If you're going to propose a solution, then you need to describe the problem, and Jackson's descriptions are well thought out and very organized in approach. There are seven parts, with each part divided into chapters. The ecological challenges are covered in "Planet Under Siege," the economic challenges in "Drivers of Destruction," and the political hurdles in "The Empire." Jackson writes with passion and precision; he doesn't mince words, he borrows from smart established thinkers and he knows how to get the reader "het up." He's a great guide to the edge of the cliff.
The worth of this book is that Jackson has a set of ideas and plans to get past the cliff without exactly jumping.

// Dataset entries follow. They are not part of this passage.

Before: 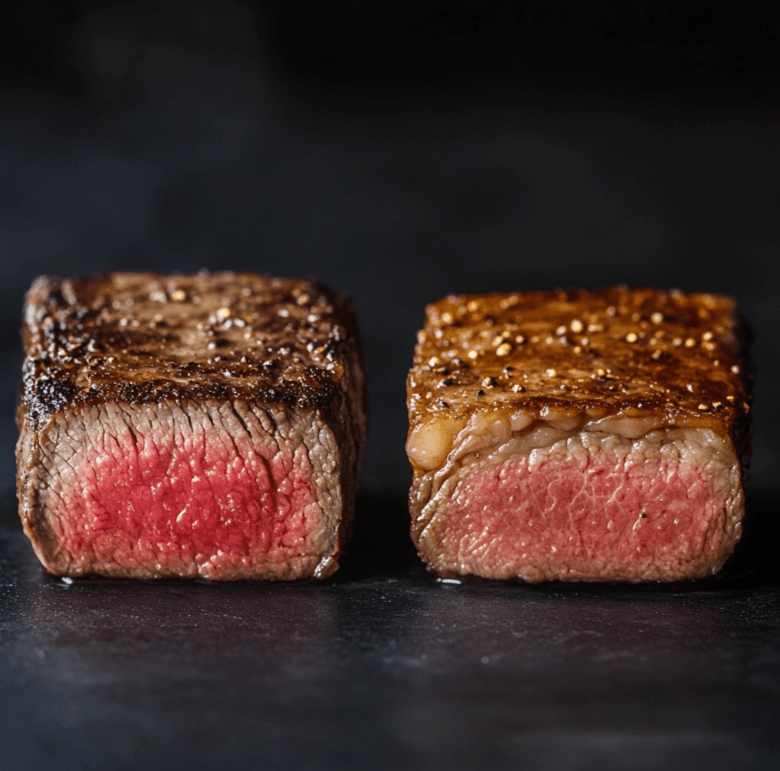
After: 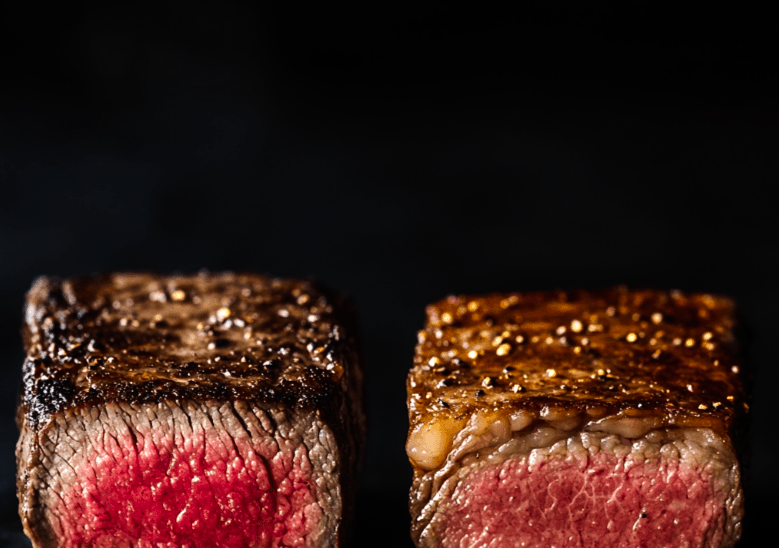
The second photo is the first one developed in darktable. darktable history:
tone curve: curves: ch0 [(0, 0) (0.153, 0.06) (1, 1)], preserve colors none
crop: right 0%, bottom 28.87%
tone equalizer: -8 EV -0.384 EV, -7 EV -0.356 EV, -6 EV -0.295 EV, -5 EV -0.212 EV, -3 EV 0.219 EV, -2 EV 0.359 EV, -1 EV 0.369 EV, +0 EV 0.442 EV, edges refinement/feathering 500, mask exposure compensation -1.57 EV, preserve details no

He's the founder of the Gaia Trust, so the plan has a Gaian outlook, which should tell you a bit about both where Jackson comes from and where he is headed. The three remaining parts of the book map out the underlying philosophy in "New Values, New Beliefs," set out some basic organizational tools in "Towards a Gaian World Order," and then lay down concrete steps of how to achieve the Gaian World Order in "Getting There," with what he calls "The Breakaway Strategy," the title of the final chapter and the culmination of all that has preceded.
Here's where Jackson sounds up all the pieces and gives readers a quite doable, concrete plan for getting from the current mess to a world that is sustainable and fair. Of course, different readers will have different views of the "doability" of Jackson's plan, which involves forming a new set of world bodies to manage the environment and the economy. His plans don't involve raging down the street and breaking the windows of those unfortunate enough to be located there.
It is utterly and consistently clear that something is really wrong today with the way the world is being run. The "Occupy" protests have done a fantastic job at focusing our attention on the problem. 'Occupy World Street' gives us a solution — if not the solution, certain a great set of tools with which to talk about any sort of solution. There's a web site you can go to, but the book is going to be your key. Ross Jackson good questions, good answers and writes them well. With 'Occupy World Street,' reading becomes an action — but only the first action. The rest is up to you.